Virginia Lawyers Weekly//June 16, 2025//
Virginia Lawyers Weekly//June 16, 2025//
Where Iranian nationals seeking nonimmigrant visas, so that they can begin working for their respective US-based employers, alleged the delay violated the Administrative Procedure Act and sought relief under the Mandamus Act, their suit was dismissed. By refusing the visa applications, the government has already taken the discrete, required agency action, and plaintiffs have not pointed to any alternative statute or regulation that might provide a “clear indication of binding commitment” to take additional action resulting in a conclusive, unreviewable determination.
Background
Plaintiffs are Iranian nationals seeking H-1B and H-4 nonimmigrant visas. Plaintiffs have been waiting anywhere from 14-19 months for updates on their visas. Without their visas, plaintiffs are unable to begin working for their respective U.S.-based employers.
Plaintiffs allege that defendants’ delay in the adjudication of their visa applications violates the Administrative Procedure Act, or APA. Additionally, plaintiffs seek mandamus relief under the Mandamus Act. Defendant has filed a motion to dismiss.
Analysis
Asking a court to “compel agency action unlawfully withheld or unreasonably delayed,” may “proceed only where a plaintiff asserts that an agency failed to take a discrete agency action that it is required to take.” Here, defendants contend that plaintiffs cannot establish a clear, non-discretionary duty for the State Department to re-adjudicate any non-citizen’s visa application. The court agrees.
Defendants here have already taken the discrete action required of them by issuing § 221(g) notices of refusal for administrative processing and thus have satisfied their obligation to adjudication the visa applications. After a refusal, such as a § 221(g) refusal for administrative processing, has been issued, there is no further discrete action is required under the Immigration and Nationality Act, or INA, or any other pertinent statute or regulation. Thus, this court lacks jurisdiction here. Many courts, both within the Fourth Circuit, and in other circuits, have come to the same conclusion.

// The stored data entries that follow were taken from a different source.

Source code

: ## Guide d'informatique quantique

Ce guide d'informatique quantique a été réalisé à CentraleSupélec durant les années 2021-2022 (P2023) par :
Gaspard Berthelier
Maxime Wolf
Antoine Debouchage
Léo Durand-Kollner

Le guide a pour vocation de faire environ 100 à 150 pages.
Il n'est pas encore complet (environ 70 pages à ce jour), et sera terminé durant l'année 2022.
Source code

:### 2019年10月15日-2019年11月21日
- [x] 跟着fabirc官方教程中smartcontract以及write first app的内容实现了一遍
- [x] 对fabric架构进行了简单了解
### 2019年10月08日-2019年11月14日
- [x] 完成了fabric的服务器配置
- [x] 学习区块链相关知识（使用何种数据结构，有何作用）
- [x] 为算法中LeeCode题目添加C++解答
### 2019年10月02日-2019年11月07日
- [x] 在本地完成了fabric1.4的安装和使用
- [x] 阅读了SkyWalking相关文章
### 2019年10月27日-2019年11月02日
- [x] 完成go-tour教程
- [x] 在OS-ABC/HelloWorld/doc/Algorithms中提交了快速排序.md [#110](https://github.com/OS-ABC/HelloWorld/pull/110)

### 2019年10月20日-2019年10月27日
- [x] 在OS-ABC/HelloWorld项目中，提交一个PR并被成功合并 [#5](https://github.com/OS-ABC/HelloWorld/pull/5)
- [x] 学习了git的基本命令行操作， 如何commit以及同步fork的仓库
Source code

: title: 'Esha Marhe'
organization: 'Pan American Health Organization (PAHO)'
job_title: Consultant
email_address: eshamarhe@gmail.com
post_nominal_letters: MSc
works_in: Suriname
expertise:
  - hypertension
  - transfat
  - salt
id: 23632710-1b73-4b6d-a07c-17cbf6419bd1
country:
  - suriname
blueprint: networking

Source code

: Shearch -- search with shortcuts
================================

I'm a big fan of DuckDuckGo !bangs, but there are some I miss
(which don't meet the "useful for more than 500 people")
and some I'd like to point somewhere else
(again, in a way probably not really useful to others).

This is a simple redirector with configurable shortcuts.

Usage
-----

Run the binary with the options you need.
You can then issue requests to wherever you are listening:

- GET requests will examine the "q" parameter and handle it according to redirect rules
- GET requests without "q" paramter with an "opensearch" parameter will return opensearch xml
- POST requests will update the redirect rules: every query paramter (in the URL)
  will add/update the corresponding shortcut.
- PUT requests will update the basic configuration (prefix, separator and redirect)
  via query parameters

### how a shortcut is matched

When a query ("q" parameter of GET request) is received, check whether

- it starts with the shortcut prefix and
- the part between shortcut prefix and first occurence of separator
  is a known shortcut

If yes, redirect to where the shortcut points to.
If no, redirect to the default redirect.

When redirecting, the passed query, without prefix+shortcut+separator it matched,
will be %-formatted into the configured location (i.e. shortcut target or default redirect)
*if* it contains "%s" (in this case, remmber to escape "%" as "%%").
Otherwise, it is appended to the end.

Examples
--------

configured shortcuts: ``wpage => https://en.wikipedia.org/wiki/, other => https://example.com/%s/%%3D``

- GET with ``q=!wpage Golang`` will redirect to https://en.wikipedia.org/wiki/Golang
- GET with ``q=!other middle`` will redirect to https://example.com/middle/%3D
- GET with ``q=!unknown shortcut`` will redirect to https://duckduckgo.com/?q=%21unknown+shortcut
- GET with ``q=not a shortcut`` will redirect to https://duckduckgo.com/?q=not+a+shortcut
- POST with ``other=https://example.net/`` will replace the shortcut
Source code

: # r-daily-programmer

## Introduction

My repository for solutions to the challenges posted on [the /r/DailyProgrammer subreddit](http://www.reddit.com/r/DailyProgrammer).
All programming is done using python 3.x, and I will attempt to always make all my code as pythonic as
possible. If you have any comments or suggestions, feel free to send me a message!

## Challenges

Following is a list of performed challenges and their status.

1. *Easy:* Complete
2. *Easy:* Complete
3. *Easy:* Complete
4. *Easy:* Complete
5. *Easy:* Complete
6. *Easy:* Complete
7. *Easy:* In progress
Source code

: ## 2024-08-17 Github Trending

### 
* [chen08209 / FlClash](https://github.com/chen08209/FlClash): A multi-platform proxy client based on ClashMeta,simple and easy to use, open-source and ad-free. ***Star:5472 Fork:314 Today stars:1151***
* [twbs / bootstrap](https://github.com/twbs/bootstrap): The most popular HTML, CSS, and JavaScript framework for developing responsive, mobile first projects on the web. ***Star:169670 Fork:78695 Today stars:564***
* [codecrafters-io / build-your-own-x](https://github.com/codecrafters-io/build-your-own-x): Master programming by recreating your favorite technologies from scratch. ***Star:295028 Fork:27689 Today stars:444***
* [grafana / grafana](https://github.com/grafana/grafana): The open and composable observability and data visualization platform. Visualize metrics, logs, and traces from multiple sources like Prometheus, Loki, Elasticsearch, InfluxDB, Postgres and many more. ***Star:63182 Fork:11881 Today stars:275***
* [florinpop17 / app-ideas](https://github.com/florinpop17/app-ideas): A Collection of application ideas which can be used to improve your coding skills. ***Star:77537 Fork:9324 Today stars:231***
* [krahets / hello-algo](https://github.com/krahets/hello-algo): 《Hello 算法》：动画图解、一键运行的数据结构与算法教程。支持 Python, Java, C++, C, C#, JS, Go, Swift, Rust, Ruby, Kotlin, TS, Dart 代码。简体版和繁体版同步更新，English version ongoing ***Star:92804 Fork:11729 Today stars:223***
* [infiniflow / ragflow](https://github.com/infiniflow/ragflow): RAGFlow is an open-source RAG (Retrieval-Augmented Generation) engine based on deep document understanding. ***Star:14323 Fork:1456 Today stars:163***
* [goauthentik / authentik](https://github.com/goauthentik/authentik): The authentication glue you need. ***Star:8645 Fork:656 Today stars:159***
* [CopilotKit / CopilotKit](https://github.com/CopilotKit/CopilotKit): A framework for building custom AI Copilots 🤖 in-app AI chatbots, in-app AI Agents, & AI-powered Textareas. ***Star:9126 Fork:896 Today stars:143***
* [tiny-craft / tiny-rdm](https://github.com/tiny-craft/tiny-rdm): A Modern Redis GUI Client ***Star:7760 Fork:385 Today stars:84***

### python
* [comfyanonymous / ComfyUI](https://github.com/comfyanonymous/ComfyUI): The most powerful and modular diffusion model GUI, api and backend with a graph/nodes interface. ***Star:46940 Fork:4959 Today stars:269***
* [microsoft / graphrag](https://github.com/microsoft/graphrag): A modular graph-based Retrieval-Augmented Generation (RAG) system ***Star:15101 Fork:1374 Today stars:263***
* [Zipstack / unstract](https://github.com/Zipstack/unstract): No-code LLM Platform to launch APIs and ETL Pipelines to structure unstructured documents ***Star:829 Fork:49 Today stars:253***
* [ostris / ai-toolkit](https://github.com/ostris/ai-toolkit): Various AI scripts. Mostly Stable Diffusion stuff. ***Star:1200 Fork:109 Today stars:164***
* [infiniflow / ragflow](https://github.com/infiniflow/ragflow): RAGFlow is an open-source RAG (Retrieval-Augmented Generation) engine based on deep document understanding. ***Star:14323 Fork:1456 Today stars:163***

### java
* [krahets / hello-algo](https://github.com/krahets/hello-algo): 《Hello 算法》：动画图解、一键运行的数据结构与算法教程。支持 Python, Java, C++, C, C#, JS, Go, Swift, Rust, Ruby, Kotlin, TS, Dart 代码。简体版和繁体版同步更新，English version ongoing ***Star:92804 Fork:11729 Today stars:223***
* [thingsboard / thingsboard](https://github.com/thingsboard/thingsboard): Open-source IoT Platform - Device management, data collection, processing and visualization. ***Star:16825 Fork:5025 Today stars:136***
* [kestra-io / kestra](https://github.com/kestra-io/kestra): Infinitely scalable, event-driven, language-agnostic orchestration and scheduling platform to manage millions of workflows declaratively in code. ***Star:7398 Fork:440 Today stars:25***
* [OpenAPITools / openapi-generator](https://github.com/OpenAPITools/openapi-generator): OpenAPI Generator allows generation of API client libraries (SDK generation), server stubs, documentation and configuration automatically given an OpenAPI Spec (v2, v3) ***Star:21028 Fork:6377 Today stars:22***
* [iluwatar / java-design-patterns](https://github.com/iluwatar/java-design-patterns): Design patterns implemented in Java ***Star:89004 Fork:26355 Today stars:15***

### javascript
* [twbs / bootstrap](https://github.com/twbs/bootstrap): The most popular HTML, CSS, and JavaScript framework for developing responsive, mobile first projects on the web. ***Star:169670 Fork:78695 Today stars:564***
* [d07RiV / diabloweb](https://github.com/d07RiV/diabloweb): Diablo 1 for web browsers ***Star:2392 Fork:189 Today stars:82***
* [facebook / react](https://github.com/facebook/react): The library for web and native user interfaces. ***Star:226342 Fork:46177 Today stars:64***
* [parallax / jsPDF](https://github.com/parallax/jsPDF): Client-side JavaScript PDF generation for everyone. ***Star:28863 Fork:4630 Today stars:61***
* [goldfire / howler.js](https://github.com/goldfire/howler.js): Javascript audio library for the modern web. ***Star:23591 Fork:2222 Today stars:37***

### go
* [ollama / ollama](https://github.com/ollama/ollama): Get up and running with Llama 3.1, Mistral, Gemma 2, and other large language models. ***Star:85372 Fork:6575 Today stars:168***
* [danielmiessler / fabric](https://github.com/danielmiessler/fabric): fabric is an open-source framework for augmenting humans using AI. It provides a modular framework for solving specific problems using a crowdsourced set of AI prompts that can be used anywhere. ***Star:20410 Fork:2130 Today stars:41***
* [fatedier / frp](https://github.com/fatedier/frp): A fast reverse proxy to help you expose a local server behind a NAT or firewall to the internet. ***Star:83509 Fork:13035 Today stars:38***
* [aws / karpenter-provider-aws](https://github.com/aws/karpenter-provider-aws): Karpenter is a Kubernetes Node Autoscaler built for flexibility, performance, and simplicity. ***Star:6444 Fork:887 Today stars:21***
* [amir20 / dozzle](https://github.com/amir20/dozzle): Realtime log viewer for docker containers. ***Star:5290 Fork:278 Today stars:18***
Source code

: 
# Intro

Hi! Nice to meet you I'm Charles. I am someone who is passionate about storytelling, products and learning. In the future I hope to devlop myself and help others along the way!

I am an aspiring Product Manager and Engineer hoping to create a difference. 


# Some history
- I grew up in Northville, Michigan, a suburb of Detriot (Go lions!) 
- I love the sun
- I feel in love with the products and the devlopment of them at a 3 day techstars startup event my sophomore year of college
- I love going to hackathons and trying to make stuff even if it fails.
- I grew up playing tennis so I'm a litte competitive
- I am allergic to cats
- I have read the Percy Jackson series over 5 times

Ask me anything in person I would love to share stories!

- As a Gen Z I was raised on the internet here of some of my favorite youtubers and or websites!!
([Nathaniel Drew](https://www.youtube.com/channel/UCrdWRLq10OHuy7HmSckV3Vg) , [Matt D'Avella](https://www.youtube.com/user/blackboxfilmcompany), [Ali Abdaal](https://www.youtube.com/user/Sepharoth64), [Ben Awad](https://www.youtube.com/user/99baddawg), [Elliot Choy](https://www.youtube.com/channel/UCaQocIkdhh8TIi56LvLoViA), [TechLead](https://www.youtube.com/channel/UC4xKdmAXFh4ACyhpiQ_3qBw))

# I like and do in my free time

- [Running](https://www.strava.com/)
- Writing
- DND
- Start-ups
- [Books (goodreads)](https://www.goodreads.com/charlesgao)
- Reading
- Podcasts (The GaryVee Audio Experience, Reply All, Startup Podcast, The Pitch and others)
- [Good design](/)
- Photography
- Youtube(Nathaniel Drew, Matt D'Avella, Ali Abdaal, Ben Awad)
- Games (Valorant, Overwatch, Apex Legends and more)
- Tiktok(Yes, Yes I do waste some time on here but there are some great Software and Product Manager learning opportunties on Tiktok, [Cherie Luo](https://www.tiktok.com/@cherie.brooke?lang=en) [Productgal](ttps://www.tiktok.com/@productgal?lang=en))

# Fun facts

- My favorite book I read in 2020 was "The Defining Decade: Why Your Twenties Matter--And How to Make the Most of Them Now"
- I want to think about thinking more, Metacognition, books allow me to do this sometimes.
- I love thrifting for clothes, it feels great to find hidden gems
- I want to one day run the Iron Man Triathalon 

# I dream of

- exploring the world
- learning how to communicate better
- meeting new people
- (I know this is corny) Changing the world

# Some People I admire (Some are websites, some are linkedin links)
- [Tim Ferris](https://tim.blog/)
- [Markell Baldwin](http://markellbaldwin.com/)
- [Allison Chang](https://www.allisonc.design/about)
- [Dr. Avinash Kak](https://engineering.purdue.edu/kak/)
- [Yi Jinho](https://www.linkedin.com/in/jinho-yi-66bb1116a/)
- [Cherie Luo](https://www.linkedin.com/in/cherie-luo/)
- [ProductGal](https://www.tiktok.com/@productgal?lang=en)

Seeking to avoid this conclusion and the clear weight of authority in this regard, plaintiffs argue that the issuance of a § 221(g) refusal does not satisfy the State Department’s duty because the § 221(g) refusal is not necessarily “final.” This court defers the question of whether a refusal under § 221(g) is a “final adjudication,” because this court concludes that there is no clear mandatory duty under the INA or its implementing regulations requiring consular officers to reach a more definitive decision on a visa application that has already been refused.
Nothing in the regulations provide a “‘specific, unequivocal command’ for [the] State [Department] to issue a final, unreviewable decision.” Further, the absence of any finality requirement in 22 C.F.R. § 41.121(a) is telling because while the INA contains the general directive that visa applications “shall be reviewed and adjudicated,” it is 22 C.F.R. § 41.121(a) that contains the discrete requirement that visa applications “must” be issued or refused.
By refusing the visa applications, defendants here have already taken this discrete, required agency action, and plaintiffs have not pointed to any alternative statute or regulation that might provide a “clear indication of binding commitment” to take additional action resulting in a conclusive, unreviewable determination.
Defendant’s motion to dismiss granted.
Arshadi v. Platek, Case No. 1:24-cv-1632, June 3, 2025. EDVA at Alexandria (Alston). VLW 025-3-238. 9 pp.